(Records contained in a dataset)
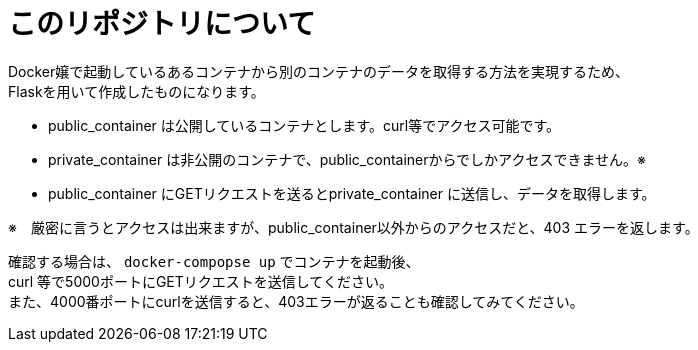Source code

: # このリポジトリについて

Docker嬢で起動しているあるコンテナから別のコンテナのデータを取得する方法を実現するため、 +
Flaskを用いて作成したものになります。 +

* public_container は公開しているコンテナとします。curl等でアクセス可能です。
* private_container は非公開のコンテナで、public_containerからでしかアクセスできません。※
* public_container にGETリクエストを送るとprivate_container に送信し、データを取得します。

※　厳密に言うとアクセスは出来ますが、public_container以外からのアクセスだと、403 エラーを返します。

確認する場合は、 `docker-compopse up` でコンテナを起動後、 +
curl 等で5000ポートにGETリクエストを送信してください。 +
また、4000番ポートにcurlを送信すると、403エラーが返ることも確認してみてください。
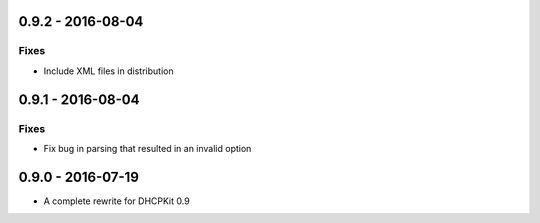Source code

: 0.9.2 - 2016-08-04
------------------

Fixes
^^^^^
- Include XML files in distribution


0.9.1 - 2016-08-04
------------------

Fixes
^^^^^
- Fix bug in parsing that resulted in an invalid option


0.9.0 - 2016-07-19
------------------

- A complete rewrite for DHCPKit 0.9
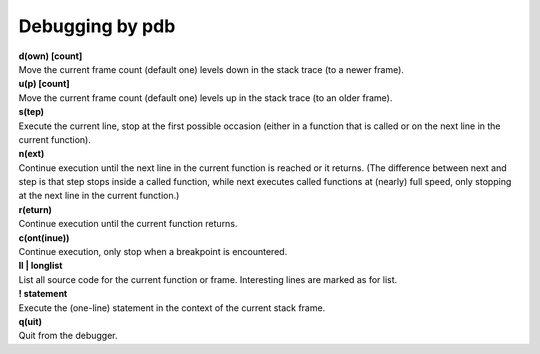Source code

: ================
Debugging by pdb
================

| **d(own) [count]**
| Move the current frame count (default one) levels down in the stack trace (to a newer frame).

| **u(p) [count]**
| Move the current frame count (default one) levels up in the stack trace (to an older frame).

| **s(tep)**
| Execute the current line, stop at the first possible occasion (either in a function that is called or on the next line in the current function).

| **n(ext)**
| Continue execution until the next line in the current function is reached or it returns. (The difference between next and step is that step stops inside a called function, while next executes called functions at (nearly) full speed, only stopping at the next line in the current function.)

| **r(eturn)**
| Continue execution until the current function returns.

| **c(ont(inue))**
| Continue execution, only stop when a breakpoint is encountered.

| **ll | longlist**
| List all source code for the current function or frame. Interesting lines are marked as for list.

| **! statement**
| Execute the (one-line) statement in the context of the current stack frame.

| **q(uit)**
| Quit from the debugger.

▶ [ABOUT THIS EXERCISE] Leave out any pictures and return exactly the lines from the beginning of the data through the line with "また、4000番ポートにcu", inclusive.

▶ [WRITTEN RESPONSE]
Source code

: # このリポジトリについて

Docker嬢で起動しているあるコンテナから別のコンテナのデータを取得する方法を実現するため、 +
Flaskを用いて作成したものになります。 +

* public_container は公開しているコンテナとします。curl等でアクセス可能です。
* private_container は非公開のコンテナで、public_containerからでしかアクセスできません。※
* public_container にGETリクエストを送るとprivate_container に送信し、データを取得します。

※　厳密に言うとアクセスは出来ますが、public_container以外からのアクセスだと、403 エラーを返します。

確認する場合は、 `docker-compopse up` でコンテナを起動後、 +
curl 等で5000ポートにGETリクエストを送信してください。 +
また、4000番ポートにcurlを送信すると、403エラーが返ることも確認してみてください。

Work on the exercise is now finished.